» Source document
-=-=-

Performance Tuning

Tune HestiaStore with workload data, not by turning every knob at once. Start from a correct baseline, measure, then change one group of settings at a time.

Tune in this order

Verify the basic configuration and directory choice are correct.
Measure read latency, write latency, cache hit behavior, and WAL overhead.
Adjust one configuration family at a time.
Re-measure before keeping a change.

High-impact tuning areas

Segment sizing

withMaxNumberOfKeysInSegment() controls when segments split. Larger segments reduce split frequency but can increase maintenance cost and read work within a segment.

Use larger values when:

workloads are write-heavy
segment churn is too high
you can tolerate larger compaction work units

Use smaller values when:

read locality is suffering
split and maintenance work is too bursty
recovery or rebuild windows need smaller units

Cache sizing

withMaxNumberOfSegmentsInCache() controls index-level segment residency
withMaxNumberOfKeysInSegmentCache() controls per-segment cached data

Increase cache budgets when cache misses or repeated disk reads dominate. Reduce them when memory pressure hurts the rest of the application more than the saved I/O helps.

Sparse index granularity

withMaxNumberOfKeysInSegmentIndexPage() changes how coarse or fine the segment-level sparse index is.

Smaller pages improve seek precision but increase index overhead.
Larger pages reduce index overhead but can increase scan work per lookup.

Bloom filters

Bloom filters mainly help negative lookups.

Enable and size them when misses are common.
Disable them when misses are rare or memory is tight.
Measure false-positive behavior before assuming the defaults are wrong.

WAL overhead

If WAL is enabled:

monitor getWalSyncAvgNanos(), getWalPendingSyncBytes(), and getWalRetainedBytes()
compare ASYNC, GROUP_SYNC, and SYNC only against your durability target
use the canary rollout before enabling WAL broadly

See WAL and WAL Canary Runbook.

Operating signals to watch while tuning

read and write latency percentiles
registry cache hit and miss counts
partition buffer growth and throttle counts
WAL sync failures, pending bytes, and checkpoint lag
compaction frequency and recovery time after restart

Avoid these mistakes

tuning from synthetic intuition instead of measured workload data
changing segment sizing and cache settings together without an intermediate baseline
enabling expensive logging everywhere while measuring storage performance
assuming benchmark results replace production profiling

-=-=-

» What you need to do
1) List every method in the performance tuning guide whose name begins with "with".
2) Summarize the performance tuning guide in two sentences.
3) From the performance tuning guide, print the stretch from "withMaxNumberOfSegmentsInCache() controls index-level" through "work per lookup.".

-=-=-

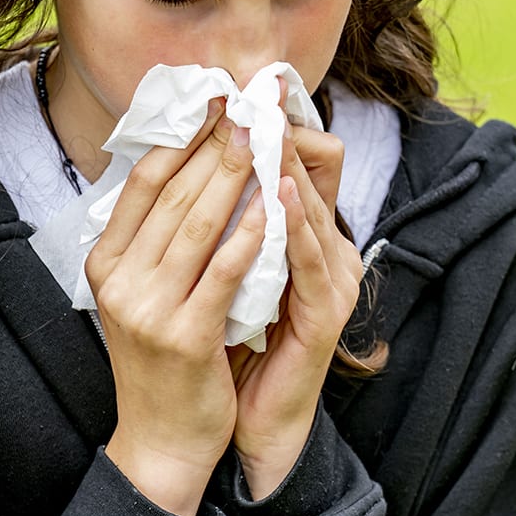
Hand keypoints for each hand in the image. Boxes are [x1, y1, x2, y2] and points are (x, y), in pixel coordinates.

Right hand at [86, 98, 266, 515]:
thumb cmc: (166, 359)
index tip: (216, 98)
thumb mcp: (147, 291)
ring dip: (234, 176)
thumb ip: (160, 238)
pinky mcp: (184, 336)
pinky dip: (250, 235)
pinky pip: (223, 273)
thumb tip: (190, 166)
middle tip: (249, 103)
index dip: (182, 135)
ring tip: (263, 136)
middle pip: (173, 193)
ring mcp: (147, 308)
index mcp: (105, 260)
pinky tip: (272, 206)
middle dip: (216, 144)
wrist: (165, 438)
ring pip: (198, 225)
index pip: (144, 181)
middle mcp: (118, 280)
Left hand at [226, 123, 361, 498]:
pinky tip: (276, 193)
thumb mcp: (222, 276)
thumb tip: (184, 173)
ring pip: (310, 211)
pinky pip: (309, 260)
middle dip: (275, 133)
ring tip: (262, 126)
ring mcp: (331, 283)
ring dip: (287, 165)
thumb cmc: (234, 350)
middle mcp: (325, 253)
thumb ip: (222, 228)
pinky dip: (294, 223)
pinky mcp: (327, 314)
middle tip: (250, 91)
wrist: (249, 424)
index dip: (272, 128)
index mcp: (303, 240)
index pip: (298, 167)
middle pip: (309, 178)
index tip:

-=-=-

» Answers by task
1)
withMaxNumberOfKeysInSegment()
withMaxNumberOfSegmentsInCache()
withMaxNumberOfKeysInSegmentCache()
withMaxNumberOfKeysInSegmentIndexPage()

2) HestiaStore should be tuned from measured workload data: start from a correct baseline, change one group of settings at a time, and re-measure before keeping a change. The high-impact areas are segment sizing, cache sizing, sparse index granularity, Bloom filters and WAL overhead, and the guide also lists operating signals to watch and mistakes to avoid.

3)
withMaxNumberOfSegmentsInCache() controls index-level segment residency
withMaxNumberOfKeysInSegmentCache() controls per-segment cached data

Increase cache budgets when cache misses or repeated disk reads dominate. Reduce them when memory pressure hurts the rest of the application more than the saved I/O helps.

Sparse index granularity

withMaxNumberOfKeysInSegmentIndexPage() changes how coarse or fine the segment-level sparse index is.

Smaller pages improve seek precision but increase index overhead.
Larger pages reduce index overhead but can increase scan work per lookup.